*Excerpt provided*
..........

Single-use of LAMP embeds high risk of false-positive signals that challenge the employing LAMP-based assays into clinical practices [7, 9]. However, LAMP posscess strong intrinsic amplification potential and it is simple to operate, hence would benefit the communities if the LAMP’s weaknesses are somehow solved. Our data revealed that the sequential treatment LAMP products by CRISPR-Cas12a under the guidance of specific gRNA sequence can abolish non-specific signals. This technical integration of two enzymes, in one side help to sustain the strong amplification potential of LAMP on the other side, significantly enhances the specificity of diagnostic procedures.

Previous study has reported that trehalose is an exceptional protein thermal stability stabilizer [14], and we also believe and can recapitulate the previous findings (Additional file 1: Fig. S2) and found that trehalose helps CRISPR-Cas12a to sustain their activity in a single trehalose containing buffer at 55 °C (Additional file 1: Fig. S2). This condition omits buffer replacement from the LAMP into CRISPR assay thereby reducing sample handling and contamination risk. However, in various tested biochemical environments, CRISPR-Cas12a strongly inhibits isothermal DNA polymerases (Bst and Bsu), therefore, we were not successful in coupling isothermal enzymes and CRISPR-Cas12a into single reaction tubes. Further studies are needed to mitigate the inhibitory effect of CRISPR-Cas12a to Bst or Bsu DNA polymerase, thereby combining CRISPR-Cas12a with isothermal amplification into single tube diagnostic device.

Conclusion

The sequential combination of LAMP and CRISPR-Cas12a can alleviate false-positive acquired by single use of LAMP performance.

..........

*How to complete this task*
Answer these questions using the excerpt on combining LAMP with CRISPR-Cas12a.
1. What does treating LAMP products with CRISPR-Cas12a under the guidance of a specific gRNA sequence abolish?
2. At what temperature did trehalose help CRISPR-Cas12a sustain its activity?
3. Which two isothermal DNA polymerases does CRISPR-Cas12a strongly inhibit?

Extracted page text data
..........

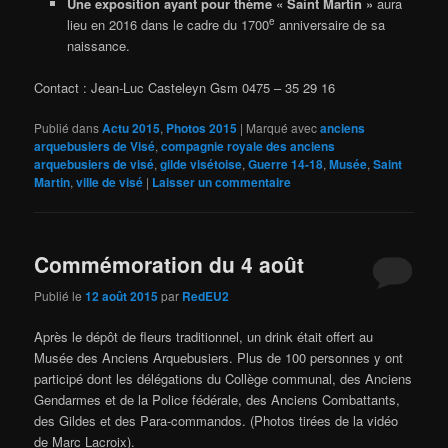
Une exposition ayant pour thème « Saint Martin »
aura
e
lieu en 2016 dans le cadre du 1700
anniversaire de sa
naissance.
Contact : Jean-Luc Casteleyn Gsm 0475 – 35 29 16
Publié dans
Actu 2015
,
Photos 2015
|
Marqué avec
anciens
arquebusiers de Visé
,
compagnie royale des anciens
arquebusiers de visé
,
gilde visétoise
,
Guerre 14-18
,
Musée
,
Saint
Martin
,
ville de visé
|
Laisser un commentaire
Commémoration du 4 août
Publié le
12 août 2015
par
RedEU2
Après le dépôt de fleurs traditionnel, un drink était offert au
Musée des Anciens Arquebusiers. Plus de 100 personnes y ont
participé dont les délégations du Collège communal, des Anciens
Gendarmes et de la Police fédérale, des Anciens Combattants,
des Gildes et des Para-commandos. (Photos tirées de la vidéo
de Marc Lacroix).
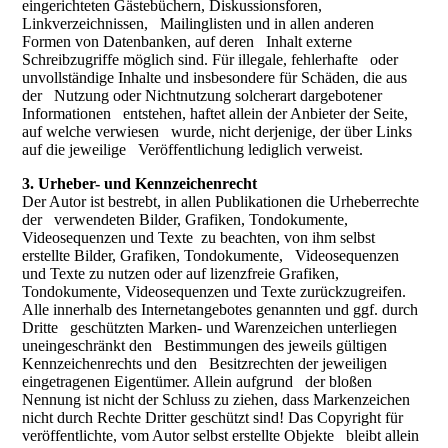
eingerichteten Gästebüchern, Diskussionsforen,
Linkverzeichnissen, Mailinglisten und in allen anderen
Formen von Datenbanken, auf deren Inhalt externe
Schreibzugriffe möglich sind. Für illegale, fehlerhafte oder
unvollständige Inhalte und insbesondere für Schäden, die aus
der Nutzung oder Nichtnutzung solcherart dargebotener
Informationen entstehen, haftet allein der Anbieter der Seite,
auf welche verwiesen wurde, nicht derjenige, der über Links
auf die jeweilige Veröffentlichung lediglich verweist.
3. Urheber- und Kennzeichenrecht
Der Autor ist bestrebt, in allen Publikationen die Urheberrechte
der verwendeten Bilder, Grafiken, Tondokumente,
Videosequenzen und Texte zu beachten, von ihm selbst
erstellte Bilder, Grafiken, Tondokumente, Videosequenzen
und Texte zu nutzen oder auf lizenzfreie Grafiken,
Tondokumente, Videosequenzen und Texte zurückzugreifen.
Alle innerhalb des Internetangebotes genannten und ggf. durch
Dritte geschützten Marken- und Warenzeichen unterliegen
uneingeschränkt den Bestimmungen des jeweils gültigen
Kennzeichenrechts und den Besitzrechten der jeweiligen
eingetragenen Eigentümer. Allein aufgrund der bloßen
Nennung ist nicht der Schluss zu ziehen, dass Markenzeichen
nicht durch Rechte Dritter geschützt sind! Das Copyright für
veröffentlichte, vom Autor selbst erstellte Objekte bleibt allein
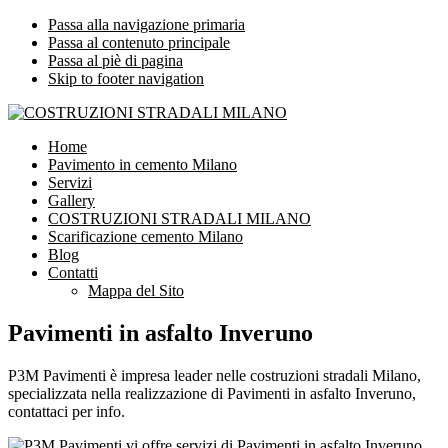
Passa alla navigazione primaria
Passa al contenuto principale
Passa al piè di pagina
Skip to footer navigation
COSTRUZIONI STRADALI MILANO
Impresa leader nelle costruzioni stradali Milano
Home
Pavimento in cemento Milano
Servizi
Gallery
COSTRUZIONI STRADALI MILANO
Scarificazione cemento Milano
Blog
Contatti
Mappa del Sito
Pavimenti in asfalto Inveruno
P3M Pavimenti è impresa leader nelle costruzioni stradali Milano,
specializzata nella realizzazione di Pavimenti in asfalto Inveruno,
contattaci per info.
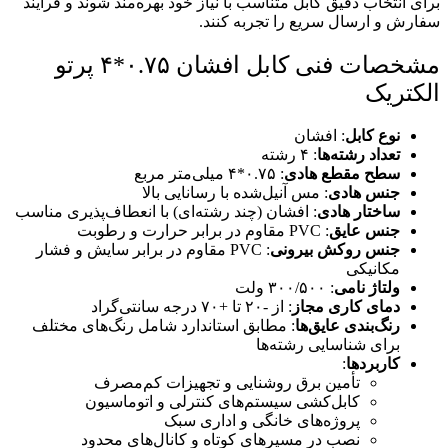
برای انتخاب دقیق کابل متناسب با نیاز خود بهره‌مند شوند و فرایند
سفارش و ارسال سریع را تجربه کنند.
مشخصات فنی کابل افشان ۰.۷۵*۴ پرتو
الکتریک
نوع کابل
: افشان
تعداد رشته‌ها
: ۴ رشته
سطح مقطع هادی
: ۰.۷۵*۴ میلی‌متر مربع
جنس هادی
: مس آنیل‌شده با رسانایی بالا
ساختار هادی
: افشان (چند رشته‌ای) با انعطاف‌پذیری مناسب
جنس عایق
: PVC مقاوم در برابر حرارت و رطوبت
جنس روکش بیرونی
: PVC مقاوم در برابر سایش و فشار
مکانیکی
ولتاژ نامی
: ۳۰۰/۵۰۰ ولت
دمای کاری مجاز
: از -۲۰ تا +۷۰ درجه سانتی‌گراد
رنگ‌بندی عایق‌ها
: مطابق استاندارد شامل رنگ‌های مختلف
برای شناسایی رشته‌ها
کاربردها
:
تأمین برق روشنایی و تجهیزات کم‌مصرف
کابل‌کشی سیستم‌های کنترلی و اتوماسیون
پروژه‌های خانگی و اداری سبک
نصب در مسیرهای کوتاه و کانال‌های محدود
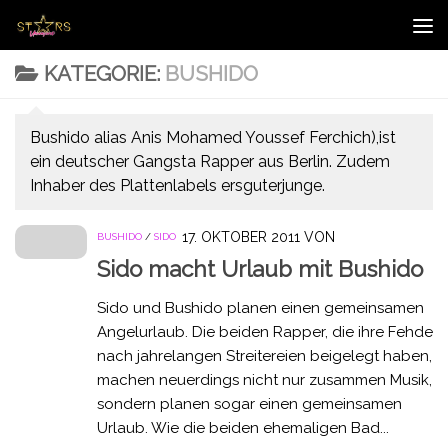
Zum Inhalt springen
KATEGORIE:
BUSHIDO
Bushido alias Anis Mohamed Youssef Ferchich),ist
ein deutscher Gangsta Rapper aus Berlin. Zudem
Inhaber des Plattenlabels ersguterjunge.
17. OKTOBER 2011
VON
BUSHIDO
/
SIDO
Sido macht Urlaub mit Bushido
Sido und Bushido planen einen gemeinsamen
Angelurlaub. Die beiden Rapper, die ihre Fehde
nach jahrelangen Streitereien beigelegt haben,
machen neuerdings nicht nur zusammen Musik,
sondern planen sogar einen gemeinsamen
Urlaub. Wie die beiden ehemaligen Bad...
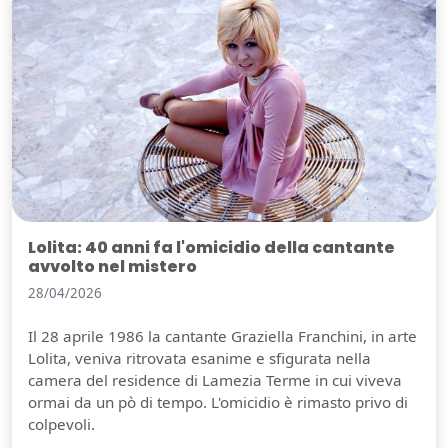
Lolita: 40 anni fa l'omicidio della cantante
avvolto nel mistero
28/04/2026
Il 28 aprile 1986 la cantante Graziella Franchini, in arte
Lolita, veniva ritrovata esanime e sfigurata nella
camera del residence di Lamezia Terme in cui viveva
ormai da un pò di tempo. L'omicidio è rimasto privo di
colpevoli.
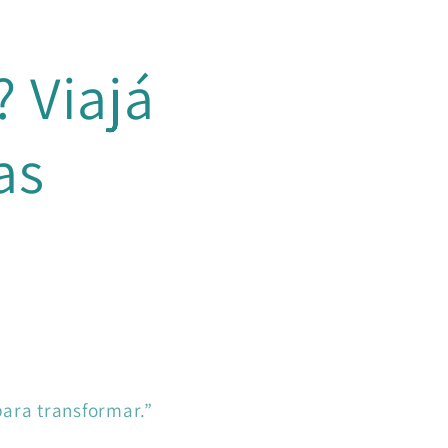
? Viajá
as
 para transformar.”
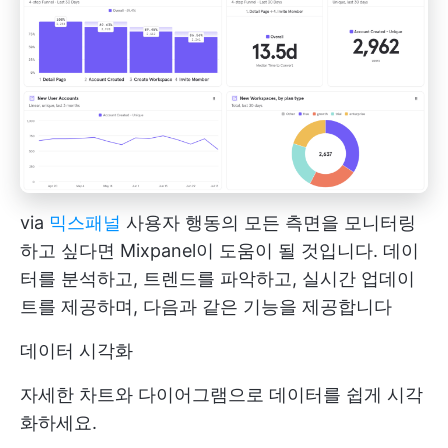
via
믹스패널
사용자 행동의 모든 측면을 모니터링
하고 싶다면 Mixpanel이 도움이 될 것입니다. 데이
터를 분석하고, 트렌드를 파악하고, 실시간 업데이
트를 제공하며, 다음과 같은 기능을 제공합니다
데이터 시각화
자세한 차트와 다이어그램으로 데이터를 쉽게 시각
화하세요.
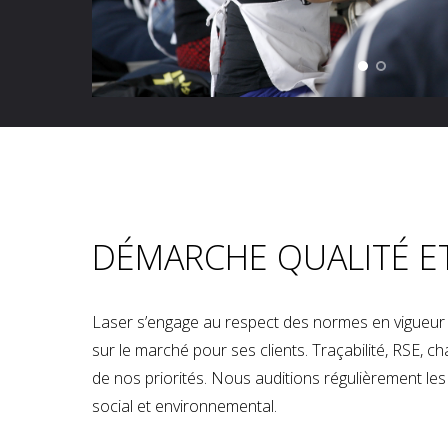
DÉMARCHE QUALITÉ E
Laser s’engage au respect des normes en vigueur p
sur le marché pour ses clients. Traçabilité, RSE, 
de nos priorités. Nous auditions régulièrement les u
social et environnemental.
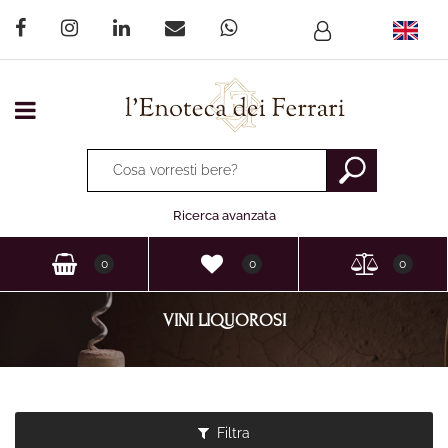
Open menu
La modifica di un filtro aggiorna automaticamente gli altri fi
Ricerca avanzata
0
0
0
VINI LIQUOROSI
Filtra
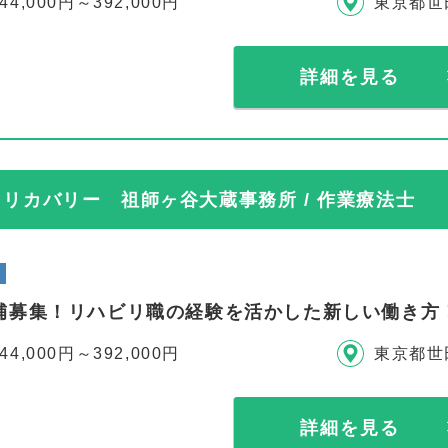
44,000円～392,000円
東京都世
詳細を見る
リカバリー 祖師ヶ谷大蔵事務所 / 作業療法士
補募集！リハビリ職の経験を活かした新しい働き方
44,000円～392,000円
東京都世
詳細を見る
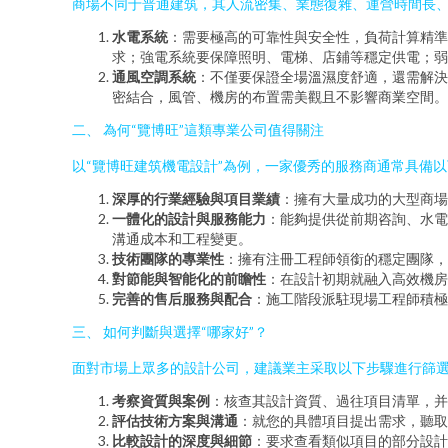
商場不同于普通建筑，其人流密集、業態復雜、運營時間長
水電系統
：需要極高的可靠性與安全性，負荷計算精
求；強電系統要保障照明、電梯、店鋪等穩定供電；弱
通風空調系統
：不僅要保證全場溫濕度舒適，還需解決
密結合，風管、機房的布置需美觀且不影響商業空間。
二、 為何“覽博旺”這類專業公司值得關注
以“覽博旺建筑機電設計”為例，一家優秀的服務商通常具備
深厚的行業經驗與項目業績
：擁有大量成功的大型商場
一體化的設計與服務能力
：能夠提供從前期咨詢、水電
溝通成本和工程變更。
技術團隊的專業性
：擁有注冊工程師領銜的穩定團隊，
對節能與智能化的前瞻性
：在設計初期就融入高效機房
完善的售后服務與配合
：施工階段派駐現場工程師積極
三、 如何判斷與選擇“哪家好”？
面對市場上眾多的設計公司，建議業主采取以下步驟進行篩
考察資質與案例
：核查其設計資質、過往項目清單，并
評估技術方案與溝通
：就您的具體項目提出需求，聽取
比較設計的深度與細節
：要求查看類似項目的部分設計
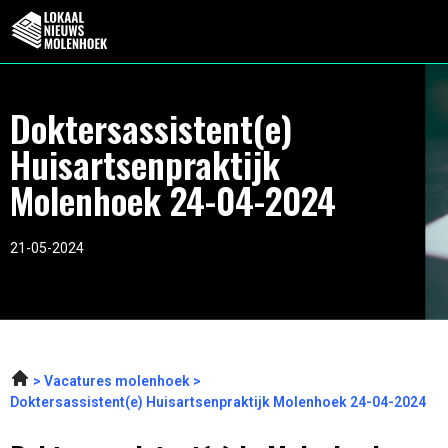
Doktersassistent(e)
Huisartsenpraktijk
Molenhoek 24-04-2024
21-05-2024
Vacatures molenhoek
Doktersassistent(e) Huisartsenpraktijk Molenhoek 24-04-2024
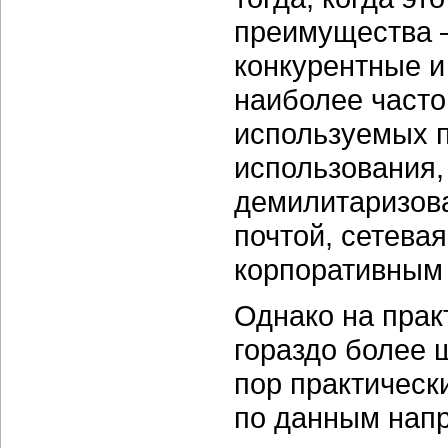
преимущества 
конкурентные и 
наиболее часто
используемых п
использования
демилитаризова
почтой, сетева
корпоративным
Однако на прак
гораздо более 
пор практическ
по данным напр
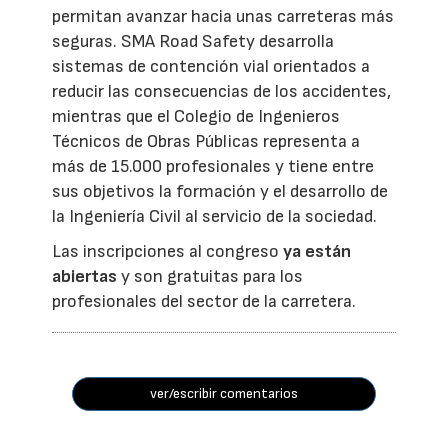
permitan avanzar hacia unas carreteras más
seguras. SMA Road Safety desarrolla
sistemas de contención vial orientados a
reducir las consecuencias de los accidentes,
mientras que el Colegio de Ingenieros
Técnicos de Obras Públicas representa a
más de 15.000 profesionales y tiene entre
sus objetivos la formación y el desarrollo de
la Ingeniería Civil al servicio de la sociedad.
Las inscripciones al congreso
ya están
abiertas
y son gratuitas para los
profesionales del sector de la carretera.
ver/escribir comentarios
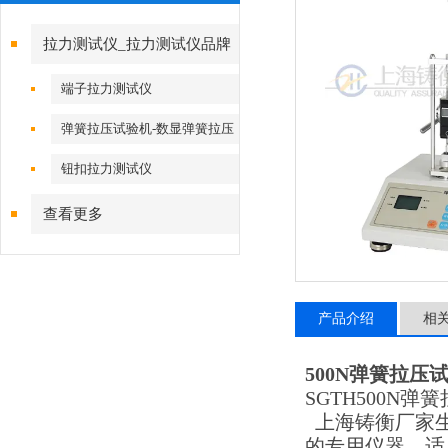
拉力测试仪_拉力测试仪品牌
端子拉力测试仪
弹簧拉压试验机-数显弹簧拉压
试验机
钮扣拉力测试仪
查看更多
产品介绍
相
500N弹簧拉压
SGTH500N
上海铸衡厂家生
的专用仪器，适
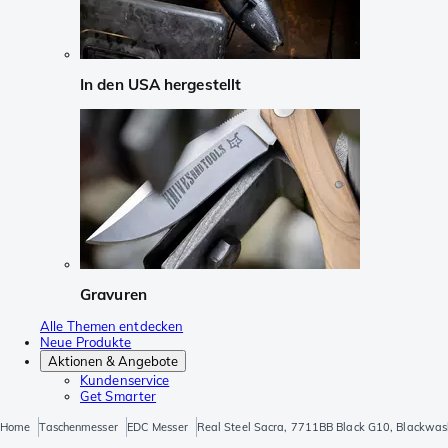
In den USA hergestellt
Gravuren
Alle Themen entdecken
Neue Produkte
Aktionen & Angebote
Kundenservice
Get Smarter
Home
Taschenmesser
EDC Messer
Real Steel Sacra, 7711BB Black G10, Blackwa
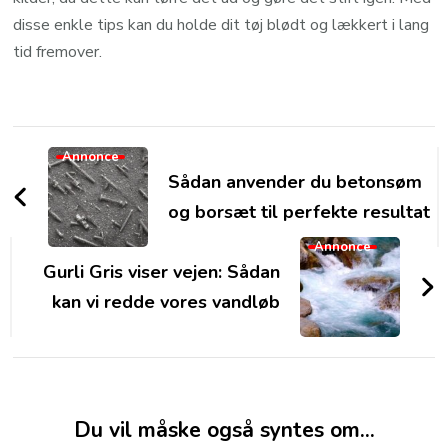
disse enkle tips kan du holde dit tøj blødt og lækkert i lang
tid fremover.
Post
Annonce
Navigation
Sådan anvender du betonsøm
og borsæt til perfekte resultat
Annonce
Gurli Gris viser vejen: Sådan
kan vi redde vores vandløb
Du vil måske også syntes om...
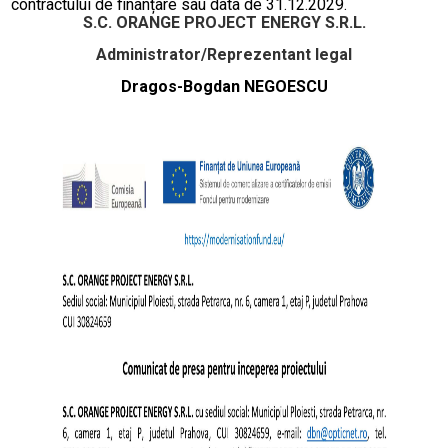
contractului de finanțare sau data de 31.12.2029.
S.C.
ORANGE PROJECT ENERGY
S.R.L.
Administrator/Reprezentant legal
Dragos-Bogdan NEGOESCU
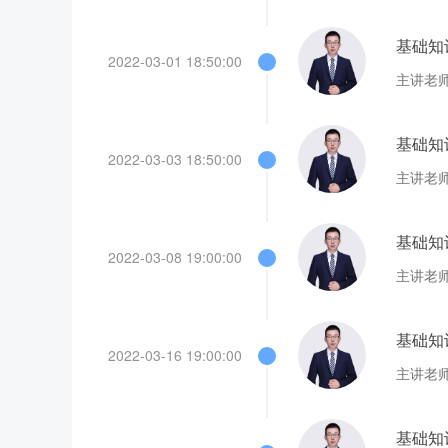
基础知
2022-03-01 18:50:00
主讲老
基础知
2022-03-03 18:50:00
主讲老
基础知
2022-03-08 19:00:00
主讲老
基础知
2022-03-16 19:00:00
主讲老
基础知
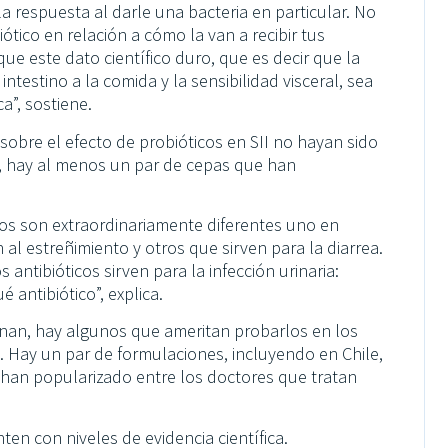
 respuesta al darle una bacteria en particular. No
tico en relación a cómo la van a recibir tus
ue este dato científico duro, que es decir que la
ntestino a la comida y la sensibilidad visceral, sea
ca”, sostiene.
sobre el efecto de probióticos en SII no hayan sido
, hay al menos un par de cepas que han
cos son extraordinariamente diferentes uno en
al estreñimiento y otros que sirven para la diarrea.
antibióticos sirven para la infección urinaria:
antibiótico”, explica.
onan, hay algunos que ameritan probarlos en los
 Hay un par de formulaciones, incluyendo en Chile,
 han popularizado entre los doctores que tratan
ten con niveles de evidencia científica.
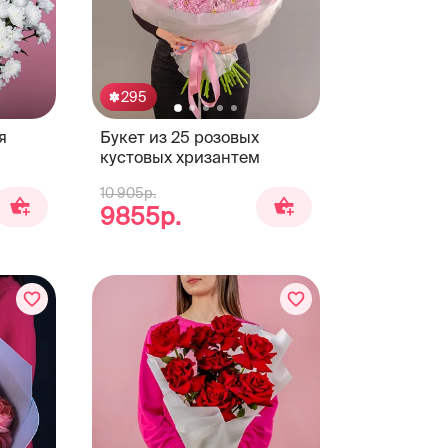
295
я
Букет из 25 розовых
кустовых хризантем
10 905р.
9855р.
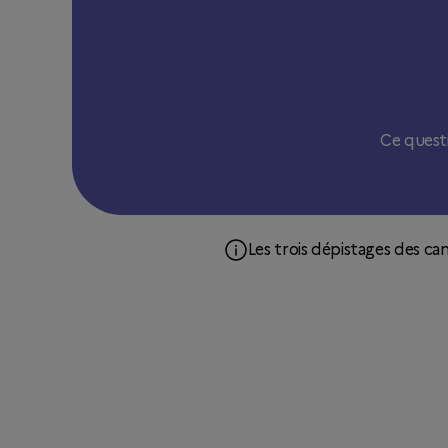
Ce quest
Les trois dépistages des c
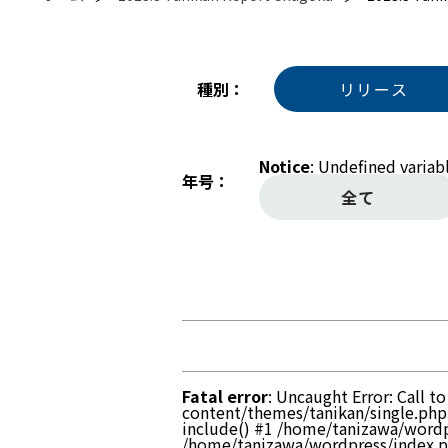
種別
リリース
Notice
: Undefined variab
年号
全て
Fatal error
: Uncaught Error: Call 
content/themes/tanikan/single.php
include() #1 /home/tanizawa/wordp
/home/tanizawa/wordpress/index.php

..........

*Exercise output*
1. Non-specific signals.
2. 55 °C.
3. Bst and Bsu.